The skyline where I grew up in Wales was dominated by steel mills, tangles of pipes and shooting flames. I loved it all. There was an energy and charm about Port Talbot.
But it could be terrifying at times. As a child, I was obsessed with soccer at school. A bus dropped us off to compete locally, but we were on our own after.
To get to the public bus stop, you tied your soccer boots around your wrist and fought your way out. The rival team was always waiting for us—win or lose.
My entire extended family lived in Port Talbot. When I was 5, our family moved near Liverpool for my dad’s work. Three years later, when we returned, I felt a little like an outsider. I constantly wanted to prove myself, to show that I belonged.
Our house was unremarkable from the outside. It was a two-story detached home that sat on the side of a hill. The elevation gave us an amazing view of the sea.
My father, Meyrich, was a middle manager at British Steel. He did an apprenticeship there as a young man and worked his way up.

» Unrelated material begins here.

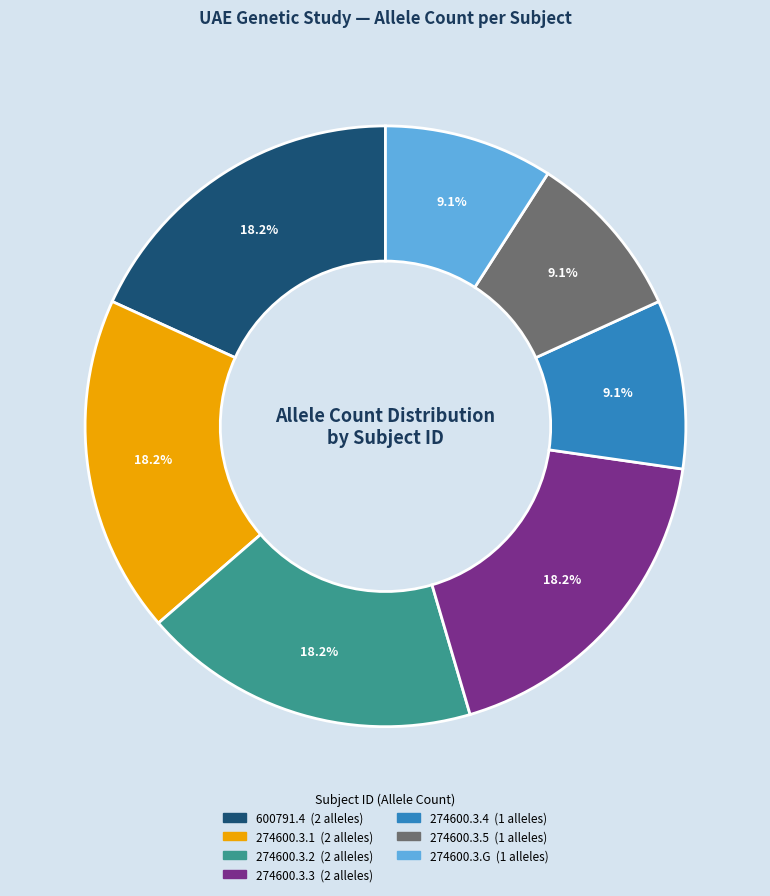

To the nearest percent, what is the difference between the largest and smallest slice percentages?

9%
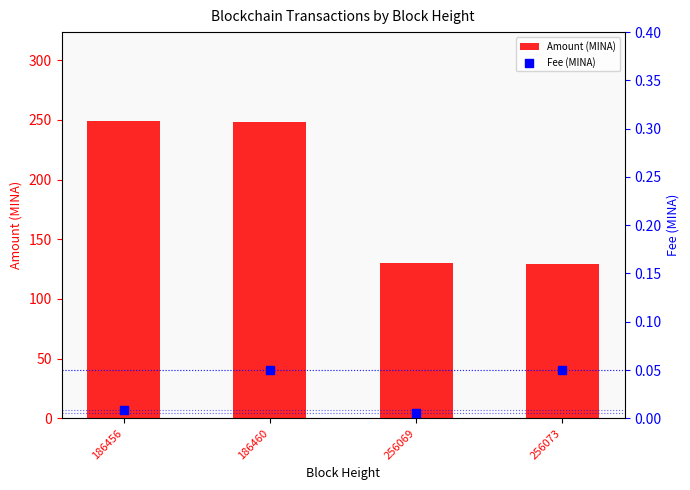

What are all the series names shown in the legend?

Amount (MINA), Fee (MINA)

His step up at work was a big deal for us. Very few people in our area went to college. They went to work. His job exposed my young sister, Joanne, and me to education opportunities we never would have experienced otherwise.
My mother, Irene, did the same job as my father at a variety of companies. One of them made plastic cases for Sony’s cassette tapes. She was able to bring home music by artists I liked.

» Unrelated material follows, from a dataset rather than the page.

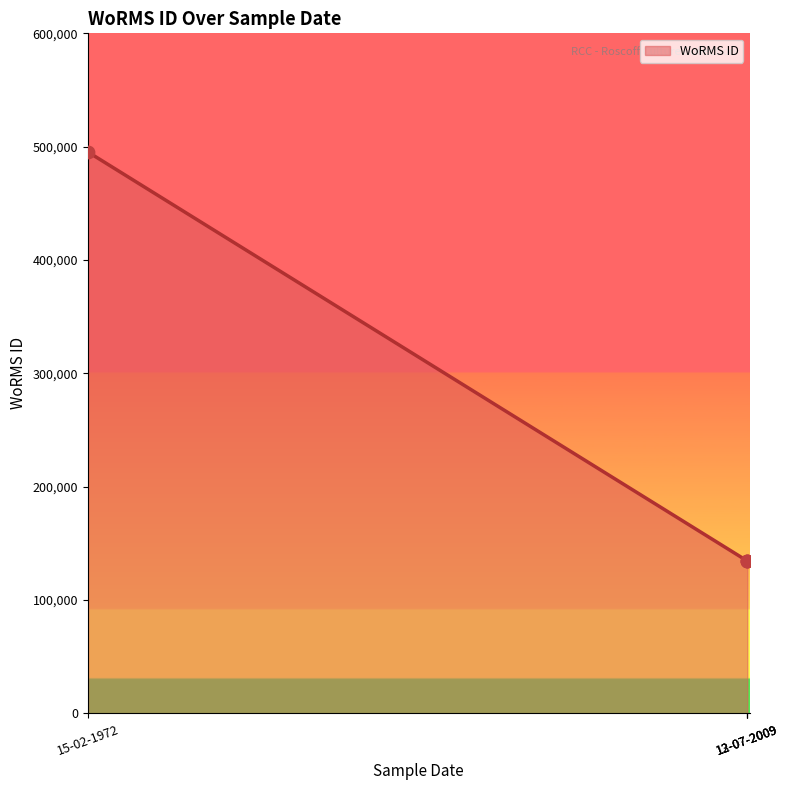

Between 15-02-1972 and 12-07-2009, which is larger?

15-02-1972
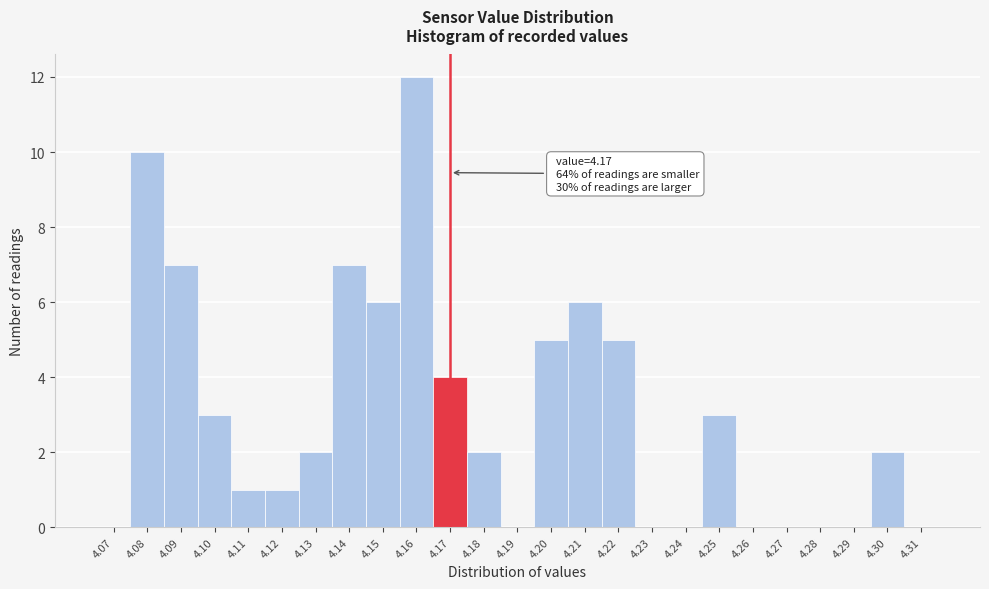

Which range on the x-axis has the tallest bar?

4.155 to 4.165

Singing in Port Talbot was fundamental to the town’s fabric. So was performing. Anthony Hopkins and Richard Burton were from Port Talbot.

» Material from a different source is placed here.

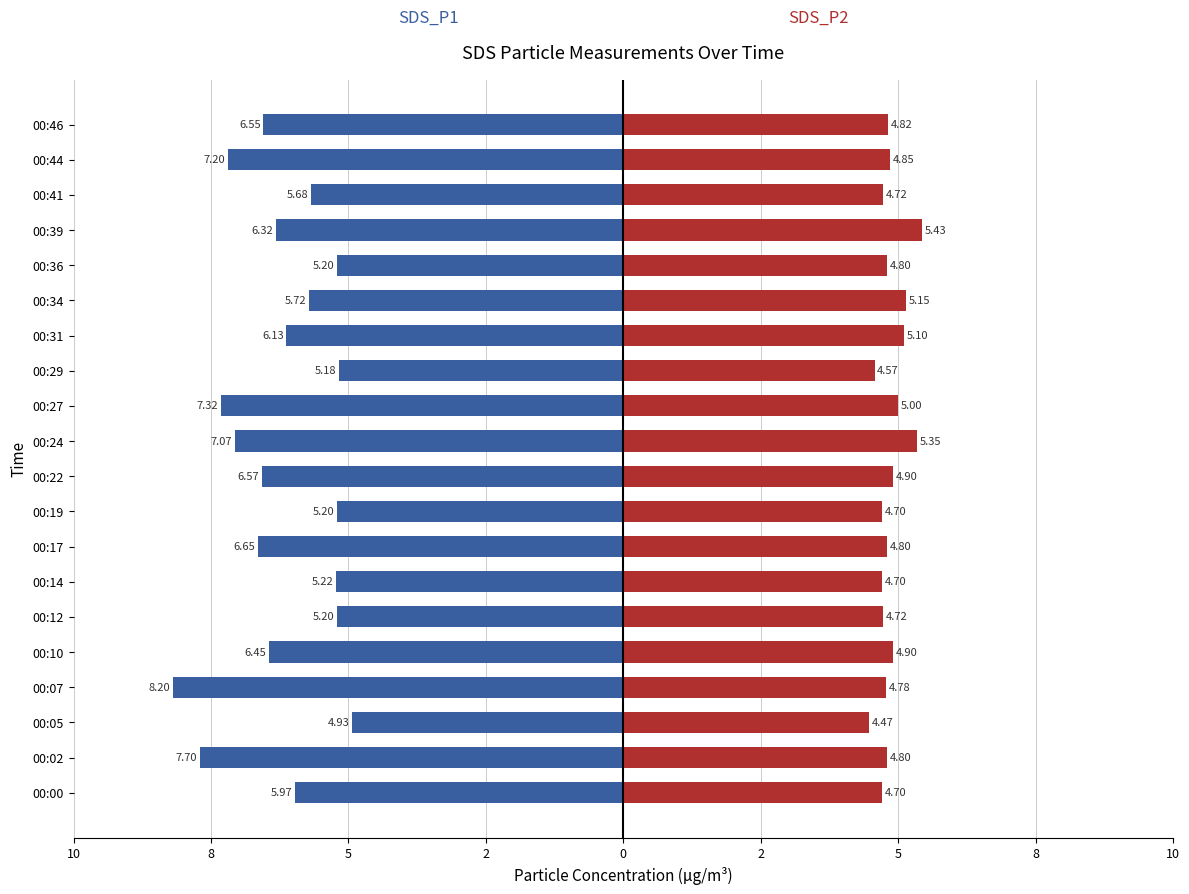

Count the SDS_P2 values in the range 4 to 5.

16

Several operatic societies were in our area that performed American musicals and Gilbert & Sullivan. It was a way for people to socialize.
My entire extended family took part in these societies. Long before I saw a play for the first time, I saw these musical shows.
Given this tradition, acting wasn’t viewed as a silly, pointless pasttime but a legitimate, man’s occupation. My parents admired my early interest in the stage.
I rarely left Port Talbot to travel around the countryside. The exception started on my 12th birthday. My family would drive to a town called Hay-on-Wye. I’d take along plastic refuse bags and whatever money I’d earned to buy second-hand books at the shops.
My introduction to drama was in school. Our Director, Ken Tucker, began casting me in plays. I soon wound up in a more select group, which motivated me.
Ken suggested I join the local youth theater based in nearby Swansea, run by Godfrey Evans. There, as my passion for theater intensified, my life apart from my parents accelerated. A lot of the things that shaped me were part of this other life. I was 14, among 20- and 21-year-old actors. It opened my eyes.
At the residential youth theater, there were four of us to a room. We rehearsed all day and socialized at night. Eventually, I was assigned to work in stage management on “The Crucible.”
When the older acting students arrived, I sat on the rehearsal room floor to watch a run-through. It was the first time I’d seen a play from the audience’s perspective. By the time the run-through was finished, I knew what I wanted to do with my life.
I attended Neath Port Talbot College, where I studied English, drama and sociology. Then I attennded the Royal Academy of Dramatic Art in London.
Playing Tony Blair in “The Queen” was a big turning point in my international visibility. In fact, 2006 was a big year. I co-starred in London’s “Frost/Nixon,” “The Queen” opened the Venice Film Festival and I was about to star filming “The Damned United.” Peter Morgan wrote all of them.
But one of my proudest moments occurred in 2012, when I took my daughter, Lily, to the yough theater rehearsal room in Swansea; I showed her the exact spot on the floor where I sat and my life changed. She took it in.
Today, Anna Lundberg and I and our baby daughter, Lyra, divide our time between Los Angeles, Neew York and Wales.
My favorite home is the one on the edge of Port Talbot. The house, built in 1876, belonged to a childhood friend. His father was an artist. I love the bohemian feel.
Being back in Wales is always rejuvenating. It’s where I began and where I belong.
Michael’s Musins
What is “Prodigal Son” about? An FBI profiler enlists the help of his father — a jailed serial killer — in solving a case.
Your role? I play the enigmatic father.
Who was more difficult to play, David Frost or Tony Blair? Tony Blair. He was more complex and elusive.
Favorite Wales pastime? Building up an army of sheep.